A sequence is a stair if and only if a < b < c. A sequence is a peak if and only if a < b > c. These conditions are mutually exclusive because a value cannot simultaneously satisfy b < c and b > c.
The algorithm tests the stair definition directly, then tests the peak definition directly. Any remaining sequence satisfies neither definition and must be classified as "NONE". Since every possible input falls into exactly one of these cases, the algorithm is correct.
Python Solution
import sys
input = sys.stdin.readline
t = int(input())
for _ in range(t):
a, b, c = map(int, input().split())
if a < b < c:
print("STAIR")
elif a < b > c:
print("PEAK")
else:
print("NONE")
The first part reads the number of test cases.
For each test case, the three digits are read and stored in a, b, and c.
The condition a < b < c uses Python's chained comparison syntax. It is equivalent to checking both a < b and b < c.
If that condition fails, the code tests a < b > c, which is equivalent to checking both a < b and b > c.
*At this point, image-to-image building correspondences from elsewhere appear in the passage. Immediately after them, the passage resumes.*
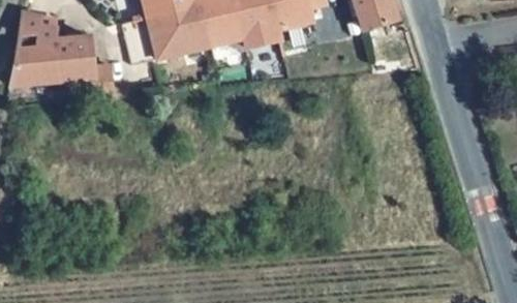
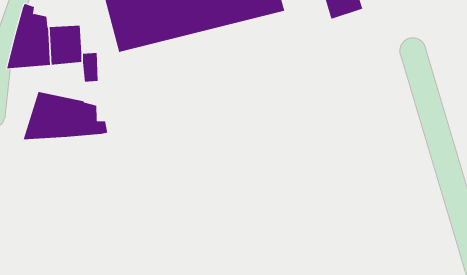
building: none -> [23,91,108,140]

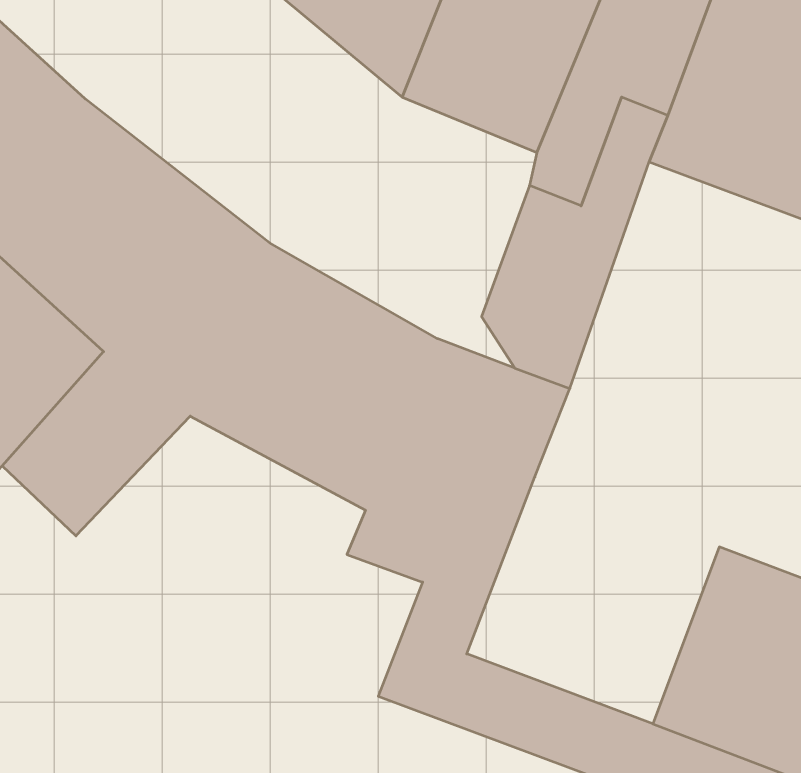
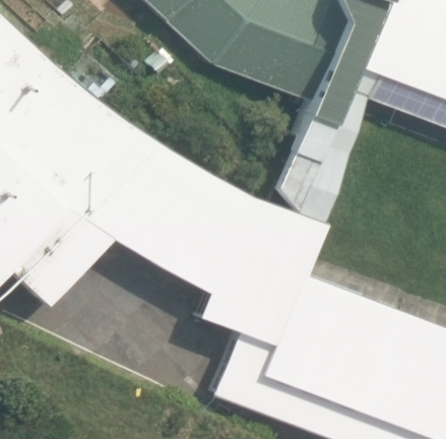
building: none -> [260,272,399,409]

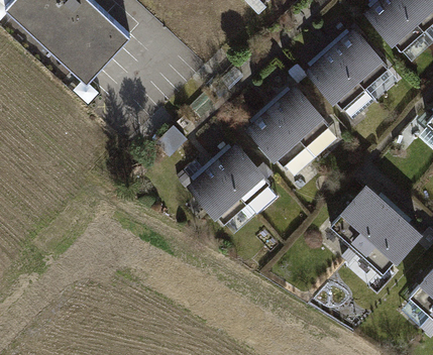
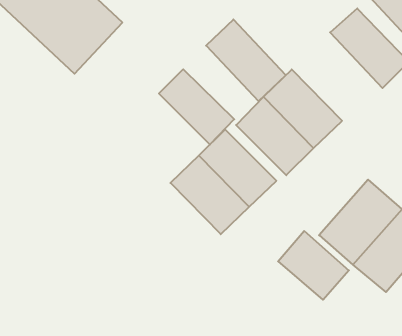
building: [301,45,374,121] -> [206,19,286,101]
building: none -> [159,69,234,145]
building: none -> [278,231,349,300]

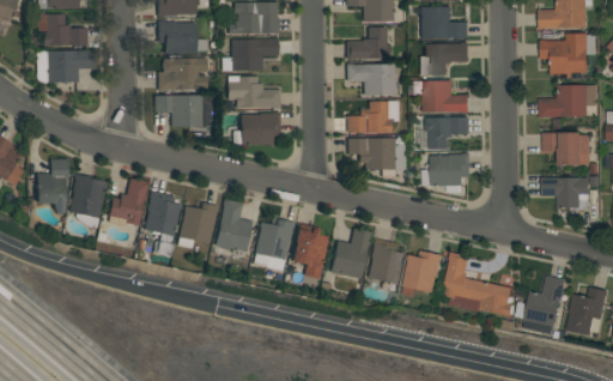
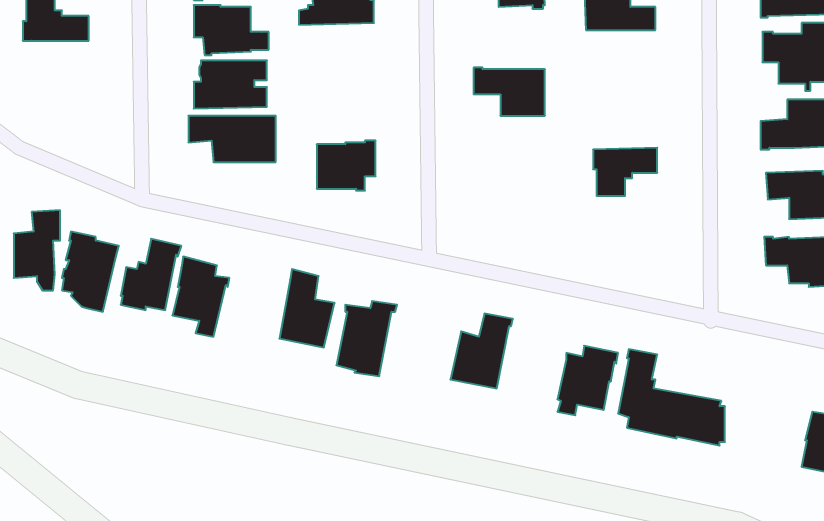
building: [346,28,389,60] -> none
building: [221,38,279,72] -> none
building: [420,43,469,75] -> none
building: [36,50,93,83] -> none
building: [227,77,280,109] -> none
building: [412,81,469,114] -> none
building: [347,101,399,133] -> none
building: [347,138,406,177] -> none
building: [423,153,471,193] -> none
building: [177,204,219,249] -> none
building: [292,224,329,279] -> none
building: [368,238,405,285] -> none
building: [523,276,566,335] -> none

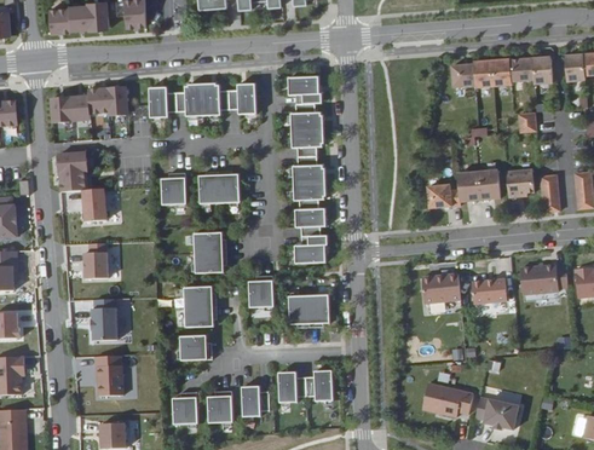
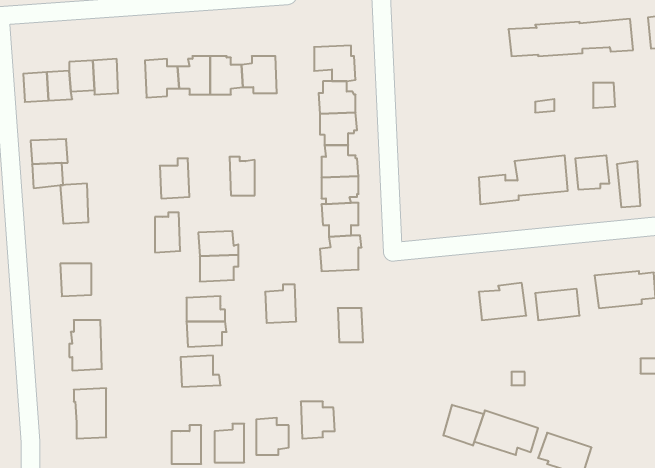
building: [201,169,221,202] -> [155,212,180,252]
building: [288,293,310,322] -> none
building: [305,368,333,398] -> none
building: none -> [443,405,484,446]

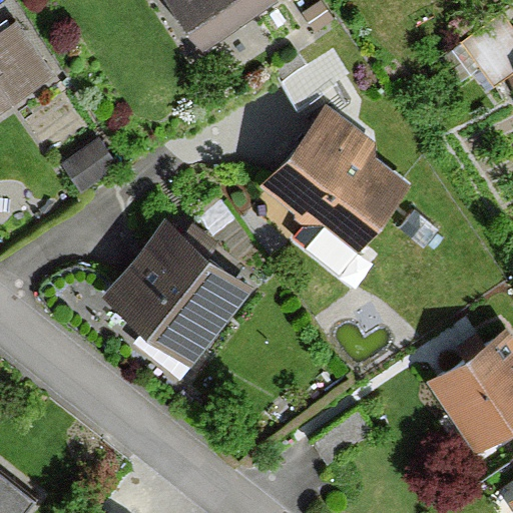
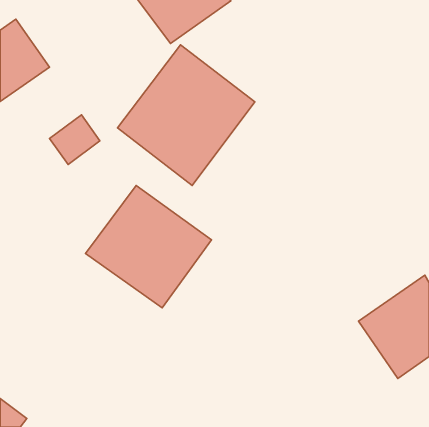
building: none -> [117,45,255,186]
building: [263,107,412,251] -> none

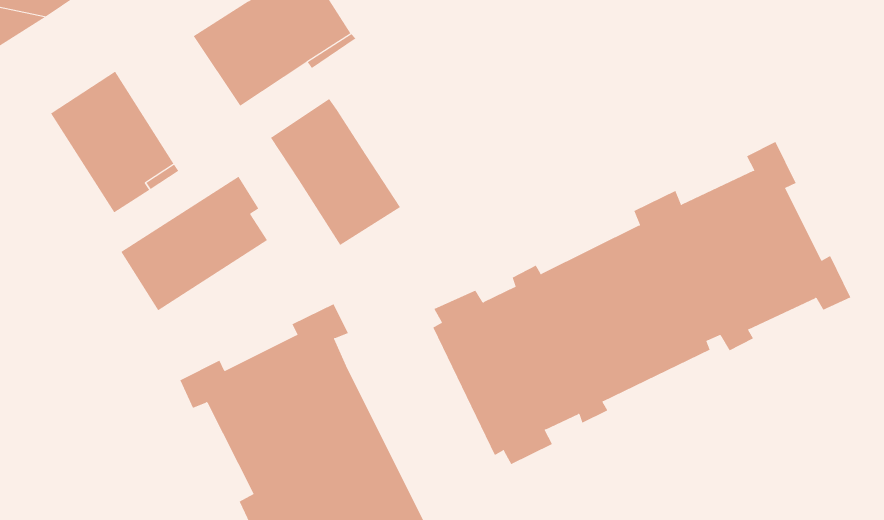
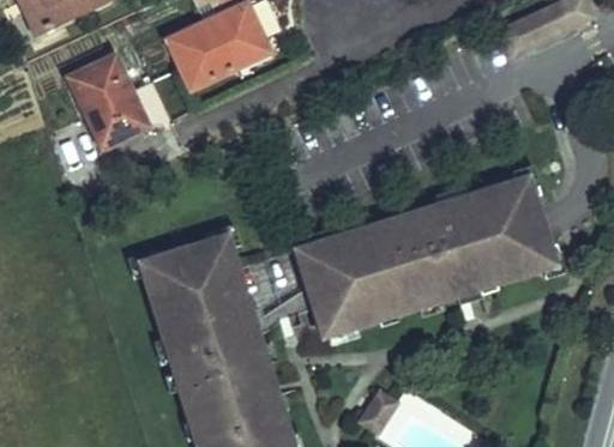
building: [270,98,401,246] -> none
building: [121,176,268,311] -> none

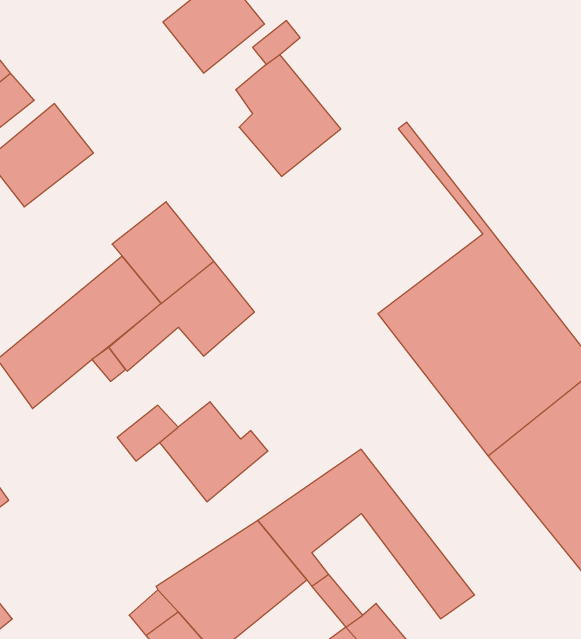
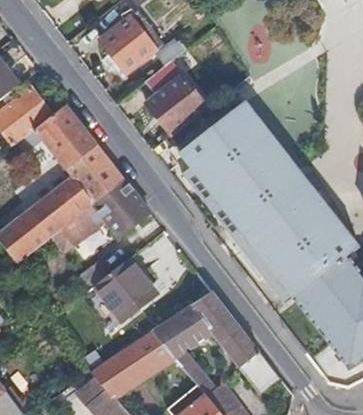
building: none -> [176,102,286,211]
building: none -> [15,106,99,170]

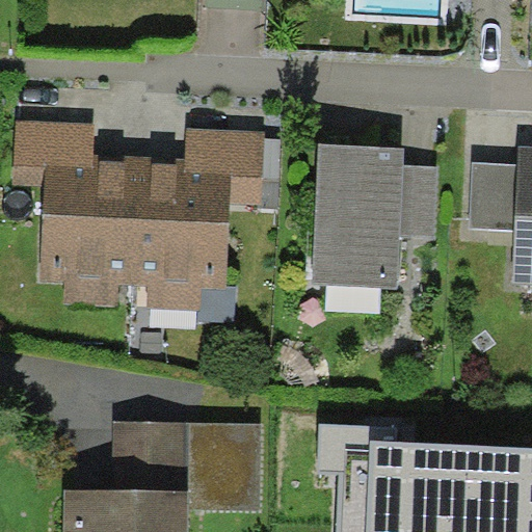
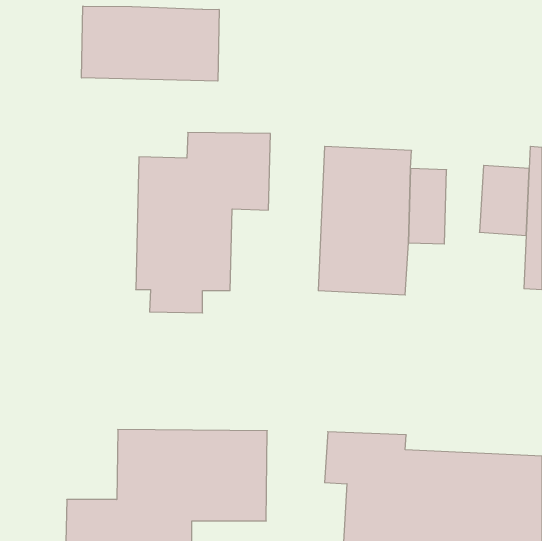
building: none -> [82,6,219,81]
building: [15,123,136,308] -> none

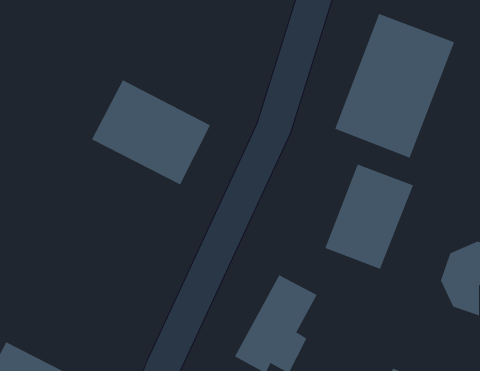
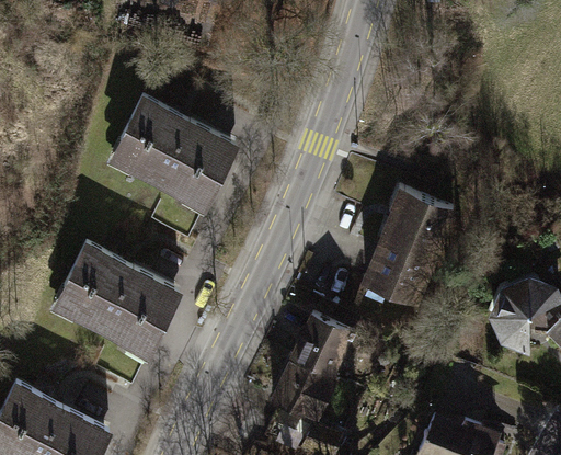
building: [335,13,455,158] -> none
building: none -> [55,243,184,359]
The order matters only because we want to print a single answer. In practice, the two conditions cannot both be true at the same time.
Any case involving equal values automatically falls through to "NONE" because both definitions require strict inequalities.
Worked Examples
Example 1
Input:
1 5 3
| a | b | c | a < b < c | a < b > c | Output |
|---|---|---|---|---|---|
| 1 | 5 | 3 | False | True | PEAK |
The sequence rises from 1 to 5 and then falls to 3. The middle value is strictly larger than both sides, so the answer is "PEAK".
Example 2
Input:
4 5 7
| a | b | c | a < b < c | a < b > c | Output |
|---|---|---|---|---|---|
| 4 | 5 | 7 | True | False | STAIR |
The values increase strictly from left to right. This matches the stair definition exactly.
Complexity Analysis
| Measure | Complexity | Explanation |
|---|---|---|
| Time | O(1) per test case | Only a constant number of comparisons are performed |
| Space | O(1) | No additional data structures are used |
With at most 1000 test cases, the program performs only a few thousand comparisons. This is far below the available limits for both time and memory.
Test Cases
# helper: run solution on input string, return output string
import sys
import io
def run(inp: str) -> str:
sys.stdin = io.StringIO(inp)
input = sys.stdin.readline
t = int(input())
ans = []
for _ in range(t):
a, b, c = map(int, input().split())
if a < b < c:
ans.append("STAIR")
elif a < b > c:
ans.append("PEAK")
else:
ans.append("NONE")
return "\n".join(ans) + "\n"
# provided sample
assert run(
"""7
1 2 3
3 2 1
1 5 3
3 4 1
0 0 0
4 1 7
4 5 7
"""
) == (
"""STAIR
NONE
PEAK
PEAK
NONE
NONE
STAIR
"""
), "sample 1"
# minimum values
assert run(
"""1
0 0 0
"""
) == (
"""NONE
"""
), "all equal"
# simple stair
assert run(
"""1
0 1 2
"""
) == (
"""STAIR
"""
), "strictly increasing"
# simple peak
assert run(
"""1
0 9 0
"""
) == (
"""PEAK
"""
), "strict peak"
# equality blocks stair and peak
assert run(
"""1
1 1 2
"""
) == (
"""NONE
"""
), "strict inequality required"
# boundary digits
assert run(
"""1
8 9 8
"""
) == (
"""PEAK
"""
), "largest digit in middle"
| Test input | Expected output | What it validates |
|---|---|---|
0 0 0 |
NONE |
All values equal |
0 1 2 |
STAIR |
Strictly increasing sequence |
0 9 0 |
PEAK |
Valid peak structure |
1 1 2 |
NONE |
Equality does not satisfy strict comparisons |
8 9 8 |
PEAK |
Boundary digit values |
Edge Cases
Consider:
1
1 1 2
The algorithm checks 1 < 1 < 2, which is false because 1 < 1 is false. It then checks 1 < 1 > 2, which is also false. The output is "NONE". This correctly handles equality.
Consider:
1
3 2 1
The stair condition fails because 3 < 2 is false. The peak condition also fails because 3 < 2 is false. The output becomes "NONE". This prevents incorrectly labeling a decreasing sequence as a peak.
Consider:
1
0 0 0
Neither 0 < 0 < 0 nor 0 < 0 > 0 is true. The algorithm prints "NONE", which matches the definitions requiring strict inequalities.
Consider:
1
2 5 5
The stair condition fails because 5 < 5 is false. The peak condition fails because 5 > 5 is false. The result is "NONE". This catches a common mistake where equal neighboring values are accidentally treated as valid.